Amorphous‐Crystalline Heterostructured Nanoporous High‐Entropy Alloys for High‐Efficiency pH‐Universal Water Splitting

Abstract Developing high‐efficiency durable electrocatalysts in wide pH range for water splitting is significant for environmentally‐friendly synthesis of renewable hydrogen energy. Herein, a facile method by dealloying designable multicomponent metallic glass precursors is reported to synthesize amorphous‐crystalline heterostructured nanoporous high‐entropy alloys (AC‐HEAs) of CuAgAuPtPd, CuAgAuIrRu, and CuAgAuPtPdIrRu, heaped up by nanocrystalline particles with an average size of 2‐3 nm and the amorphous glued phase.
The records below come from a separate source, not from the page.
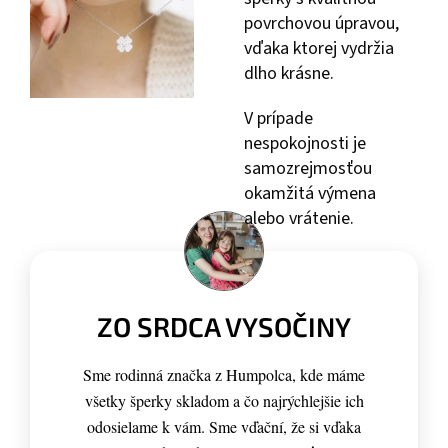
povrchovou úpravou,
vďaka ktorej vydržia
dlho krásne.
V prípade
nespokojnosti je
samozrejmosťou
okamžitá výmena
alebo vrátenie.
ZO SRDCA VYSOČINY
Sme rodinná značka z Humpolca, kde máme
všetky šperky skladom a čo najrýchlejšie ich
odosielame k vám. Sme vďační, že si vďaka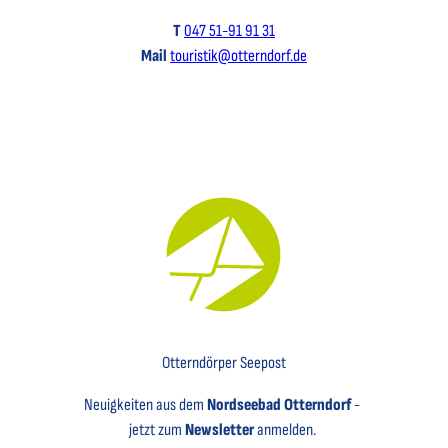
T
047 51-91 91 31
Mail
touristik@otterndorf.de
Key Visual für den Newsletter mit einem Brief abgebildet
Otterndörper Seepost
Neuigkeiten aus dem
Nordseebad Otterndorf
-
jetzt zum
Newsletter
anmelden.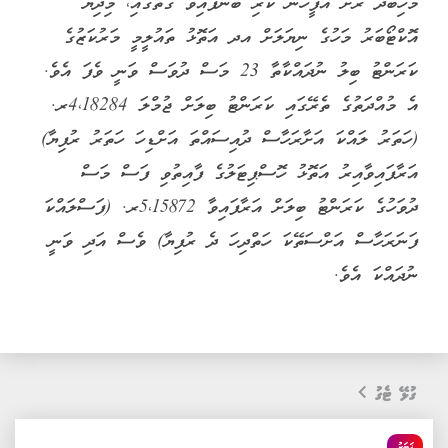
މަހިބަދޫ ރަށު އޮފީހުން ކުރި ބުނެފައިވާ ގޮތުގައި، މިދިޔަ
އޮކްޓޯބަރު މަހުގެ ނިޔަލަށް އދ އަތޮޅު ތައުލީމީ މަރުކަޒުގެ
ކަރަންޓު ބިލު ނުދައްކާތާ 23 މަސް ދުވަސް ވަނީ ވެފަ އެވެ.
އެ މުއްދަތުގެ ތެރޭގައި ކަރަންޓު ބިލަށް ޖުމްލަ 4،18284ރ.
(ހަތަރު ލައްކަ އަށާރަހާސް ދުއިސައްތަ އަށްޑިހަ ހަތަރު ރުފިޔާ)
އަރާފައިވާއިރު އަތޮޅު ހޮސްޕިޓަލުގެ ފާއިތުވި ފަސް މަސް
ދުވަހުގެ ކަރަންޓު ބިލަށް އަރާފައިވާ 5،15872ރ. (ފަސްލައްކަ
ފަނަރަހާސް އަށްސަތޭކަ ހަތްދިހަ ދެ ރުފިޔާ) ވެސް އަދި ވަނީ
ނުދައްކަ އެވެ.
ގުޅޭ ޓެގު
ޚަބަރު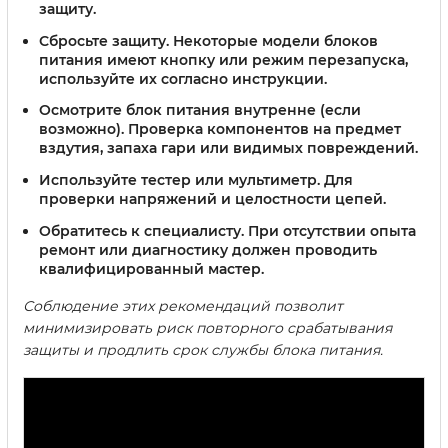
защиту.
Сбросьте защиту.
Некоторые модели блоков
питания имеют кнопку или режим перезапуска,
используйте их согласно инструкции.
Осмотрите блок питания внутренне (если
возможно).
Проверка компонентов на предмет
вздутия, запаха гари или видимых повреждений.
Используйте тестер или мультиметр.
Для
проверки напряжений и целостности цепей.
Обратитесь к специалисту.
При отсутствии опыта
ремонт или диагностику должен проводить
квалифицированный мастер.
Соблюдение этих рекомендаций позволит
минимизировать риск повторного срабатывания
защиты и продлить срок службы блока питания.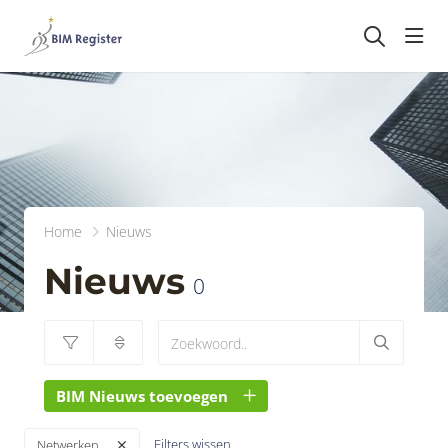
head
Home
Nieuws
Nieuws
0
BIM Nieuws toevoegen
Filters wissen
Netwerken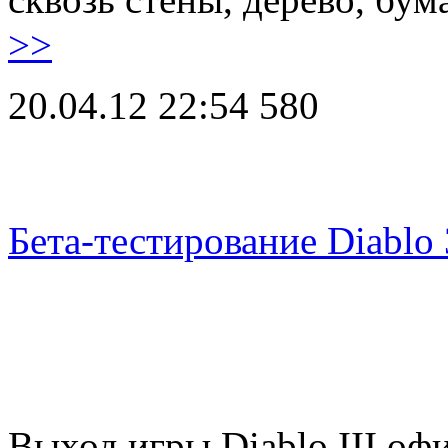
>>
20.04.12 22:54
580
Бета-тестирование Diablo 
Выход игры Diablo III оф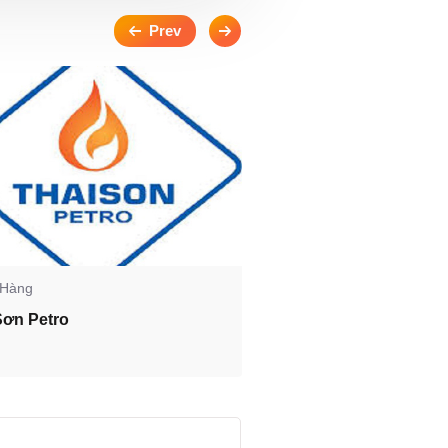
 Hàng
Khách Hàng
Sơn Petro
Aconcept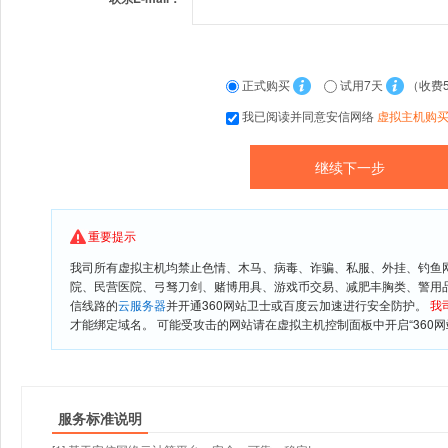
正式购买
试用7天
（收费
我已阅读并同意安信网络
虚拟主机购
重要提示
我司所有虚拟主机均禁止色情、木马、病毒、诈骗、私服、外挂、钓鱼
院、民营医院、弓驽刀剑、赌博用具、游戏币交易、减肥丰胸类、警用
信线路的
云服务器
并开通360网站卫士或百度云加速进行安全防护。
我
才能绑定域名。 可能受攻击的网站请在虚拟主机控制面板中开启“360网
服务标准说明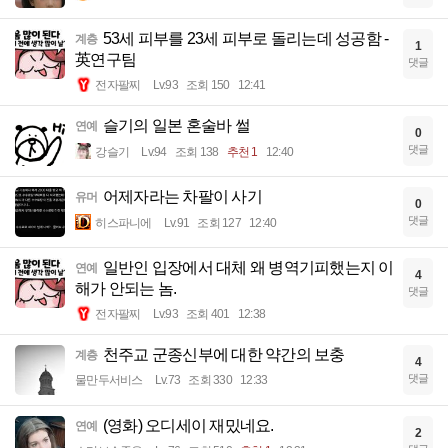
53세 피부를 23세 피부로 돌리는데 성공함 -
계층
1
英연구팀
댓글
전자팔찌
Lv.93
조회 150
12:41
슬기의 일본 혼술바 썰
연예
0
댓글
강슬기
Lv.94
조회 138
추천 1
12:40
어제자라는 차팔이 사기
유머
0
댓글
히스파니에
Lv.91
조회 127
12:40
일반인 입장에서 대체 왜 병역기피했는지 이
연예
4
해가 안되는 놈.
댓글
전자팔찌
Lv.93
조회 401
12:38
천주교 군종신부에 대한 약간의 보충
계층
4
댓글
물만두서비스
Lv.73
조회 330
12:33
(영화) 오디세이 재밌네요.
연예
2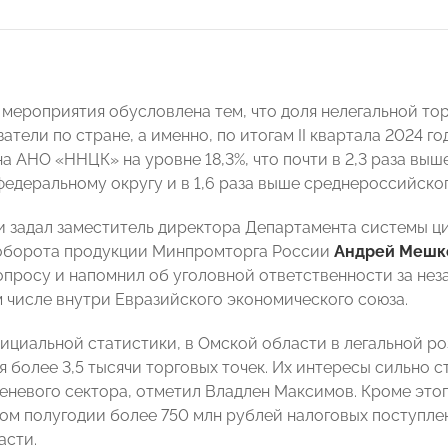
 мероприятия обусловлена тем, что доля нелегальной то
атели по стране, а именно, по итогам II квартала 2024 г
 АНО «ННЦК» на уровне 18,3%, что почти в 2,3 раза выше
едеральному округу и в 1,6 раза выше среднероссийског
и задал заместитель директора Департамента системы 
 оборота продукции Минпромторга России
Андрей Мешк
опросу и напомнил об уголовной ответственности за не
ом числе внутри Евразийского экономического союза.
ициальной статистики, в Омской области в легальной р
я более 3,5 тысячи торговых точек. Их интересы сильно 
теневого сектора, отметил Владлен Максимов. Кроме это
вом полугодии более 750 млн рублей налоговых поступле
асти.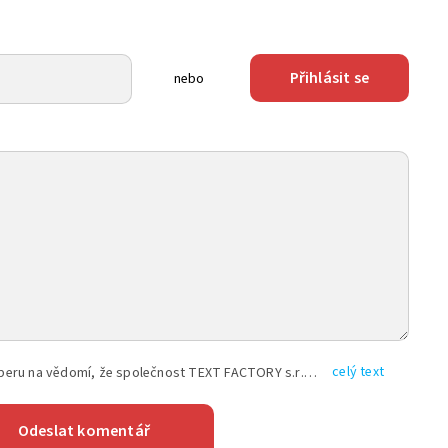
Přihlásit se
nebo
celý text
Vyplněním shora uvedených údajů beru na vědomí, že společnost TEXT FACTORY s.r.o., sídlem Brno, Durďákova 336/29, Černá Pole, PSČ: 613 00, IČ: 06157831, zapsané u Krajského soudu v Brně, oddíl C, vložka 100399, bude zpracovávat mé osobní údaje uvedené v rámci mnou vyplněného registračního formuláře na základě oprávněných zájmů TEXT FACTORY s.r.o. dle čl. 6 odst. 1 písm. f) GDPR a pro splnění právních povinností (čl. 6 odst. 1 písm. c) GDPR), a to pro tyto účely: nezbytnost zajistit oprávnění návštěvníka webových stránek provozovaných společností TEXT FACTORY s.r.o. přispívat aktivně ke zveřejněným článkům nebo v rámci diskusních fór a výkon práv TEXT FACTORY s.r.o. jako administrátora těchto diskusních fór. Více informací o zpracování osobních údajů a právech lze nalézt v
The synthesized AC‐HEA‐CuAgAuPtPd owns highly catalytic performances for hydrogen evolution reaction (HER), with 9.5 and 20 mV to reach 10 mA·cm −2 in 0.5 m H 2 SO 4 and 1.0 m KOH, and AC‐HEA‐CuAgAuIrRu delivers 208 and 200 mV for oxygen evolution reaction (OER). Moreover, a two‐electrode electrolyzer made of the AC‐HEA‐CuAgAuIrRu bifunctional electrodes exhibit a low cell voltage of 1.48 and 1.49 V in the acidic and alkaline conditions at 10 mA·cm −2 for overall water splitting. Combining the enhanced catalytic activities from nanoscale amorphous structure and atom‐level synergistic catalyst in AC‐HEAs provides an effective pathway for pH‐universal electrocatalysts of water splitting.